Task item: The records below are to be reproduced exactly, with the pictures left out.

Data to examine:
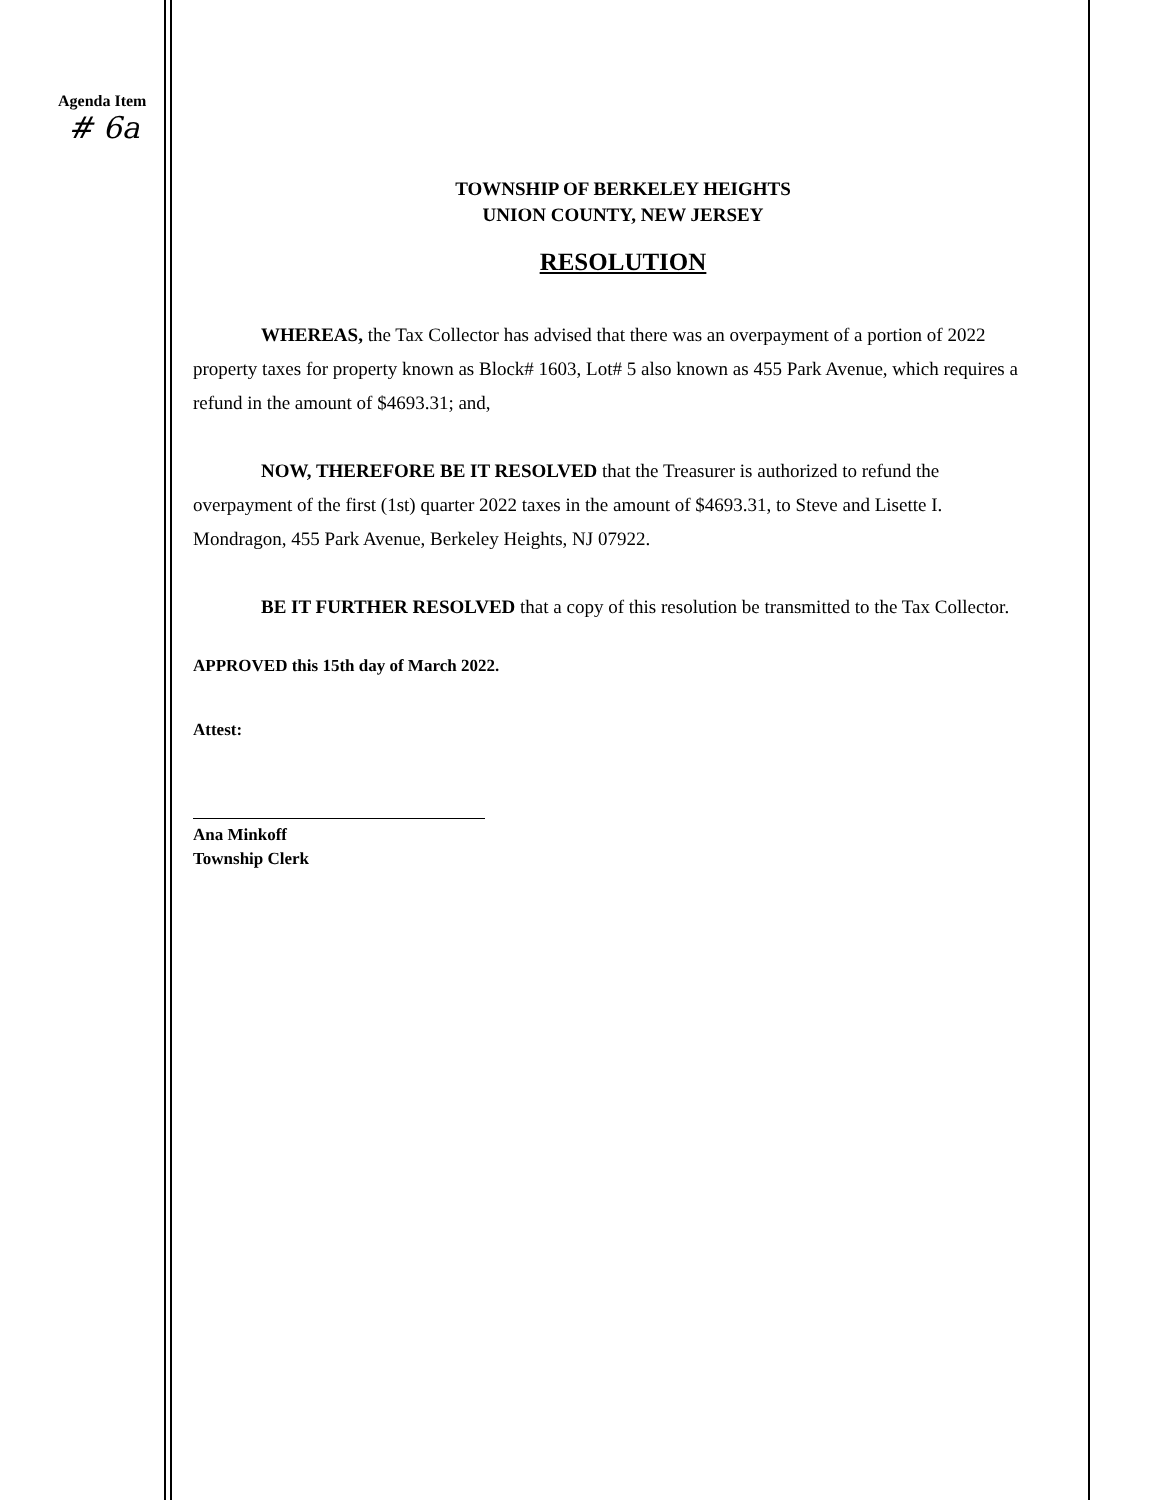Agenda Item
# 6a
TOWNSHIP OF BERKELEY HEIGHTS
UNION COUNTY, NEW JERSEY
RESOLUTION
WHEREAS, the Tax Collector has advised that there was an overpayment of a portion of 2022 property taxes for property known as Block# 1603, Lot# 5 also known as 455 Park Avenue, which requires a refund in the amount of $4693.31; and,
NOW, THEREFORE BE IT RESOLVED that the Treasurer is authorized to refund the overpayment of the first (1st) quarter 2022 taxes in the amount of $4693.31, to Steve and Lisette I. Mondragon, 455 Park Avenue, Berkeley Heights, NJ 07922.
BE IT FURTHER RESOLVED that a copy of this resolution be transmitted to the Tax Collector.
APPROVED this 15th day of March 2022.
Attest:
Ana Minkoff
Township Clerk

Answer for the task:
Agenda Item
# 6a
TOWNSHIP OF BERKELEY HEIGHTS
UNION COUNTY, NEW JERSEY
RESOLUTION
WHEREAS, the Tax Collector has advised that there was an overpayment of a portion of 2022 property taxes for property known as Block# 1603, Lot# 5 also known as 455 Park Avenue, which requires a refund in the amount of $4693.31; and,
NOW, THEREFORE BE IT RESOLVED that the Treasurer is authorized to refund the overpayment of the first (1st) quarter 2022 taxes in the amount of $4693.31, to Steve and Lisette I. Mondragon, 455 Park Avenue, Berkeley Heights, NJ 07922.
BE IT FURTHER RESOLVED that a copy of this resolution be transmitted to the Tax Collector.
APPROVED this 15th day of March 2022.
Attest:
Ana Minkoff
Township Clerk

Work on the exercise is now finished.